▶ _What is needed_:
Please pick out every line in the records below that contains the word "picture" and copy each of those lines unchanged.

▶ _Task inputs_:
————
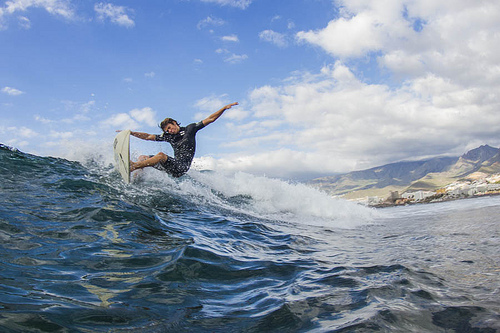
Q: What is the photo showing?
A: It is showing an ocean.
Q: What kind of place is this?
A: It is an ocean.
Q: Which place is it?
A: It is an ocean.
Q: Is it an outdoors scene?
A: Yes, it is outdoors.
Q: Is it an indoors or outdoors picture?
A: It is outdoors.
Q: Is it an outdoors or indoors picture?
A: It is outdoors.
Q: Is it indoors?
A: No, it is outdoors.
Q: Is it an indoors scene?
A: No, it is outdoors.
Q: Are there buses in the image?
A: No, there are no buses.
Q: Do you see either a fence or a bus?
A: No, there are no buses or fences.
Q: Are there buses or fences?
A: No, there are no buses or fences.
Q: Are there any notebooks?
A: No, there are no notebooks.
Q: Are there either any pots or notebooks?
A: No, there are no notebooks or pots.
————
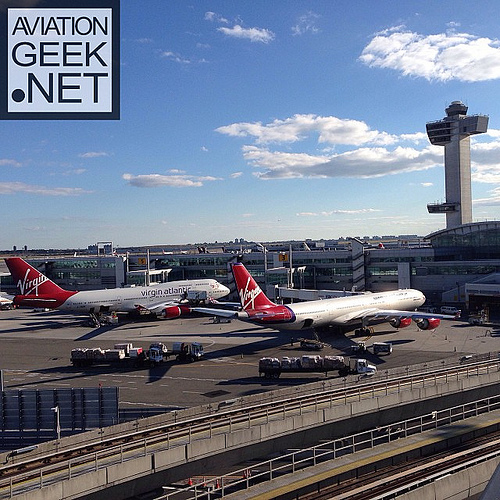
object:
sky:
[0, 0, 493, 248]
————
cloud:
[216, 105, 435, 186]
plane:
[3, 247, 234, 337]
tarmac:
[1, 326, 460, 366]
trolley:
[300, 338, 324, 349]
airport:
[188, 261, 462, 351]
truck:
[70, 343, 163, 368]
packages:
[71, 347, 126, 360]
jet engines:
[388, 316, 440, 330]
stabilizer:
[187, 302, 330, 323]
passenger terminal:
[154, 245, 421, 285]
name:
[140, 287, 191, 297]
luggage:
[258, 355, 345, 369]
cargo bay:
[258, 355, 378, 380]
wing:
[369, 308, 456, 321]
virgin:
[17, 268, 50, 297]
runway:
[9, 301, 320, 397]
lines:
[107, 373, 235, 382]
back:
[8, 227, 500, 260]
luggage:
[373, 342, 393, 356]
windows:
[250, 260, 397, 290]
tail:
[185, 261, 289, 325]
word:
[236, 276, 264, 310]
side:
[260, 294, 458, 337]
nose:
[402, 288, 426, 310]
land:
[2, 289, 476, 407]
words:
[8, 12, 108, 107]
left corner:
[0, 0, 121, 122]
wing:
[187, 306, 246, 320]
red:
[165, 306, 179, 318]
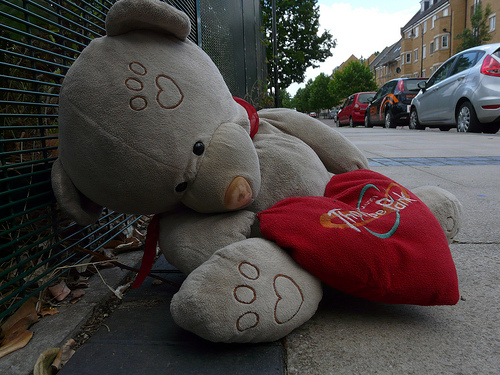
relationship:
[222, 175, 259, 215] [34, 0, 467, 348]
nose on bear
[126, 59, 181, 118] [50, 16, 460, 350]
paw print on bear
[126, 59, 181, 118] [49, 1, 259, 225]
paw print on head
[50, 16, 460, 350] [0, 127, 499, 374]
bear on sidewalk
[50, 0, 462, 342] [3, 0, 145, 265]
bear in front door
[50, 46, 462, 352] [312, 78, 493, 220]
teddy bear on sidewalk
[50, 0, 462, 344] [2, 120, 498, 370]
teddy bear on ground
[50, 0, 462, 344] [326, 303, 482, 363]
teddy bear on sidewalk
————
▶ _Expected output_:
Q: Is it an indoors or outdoors picture?
Q: Is it an outdoors or indoors picture?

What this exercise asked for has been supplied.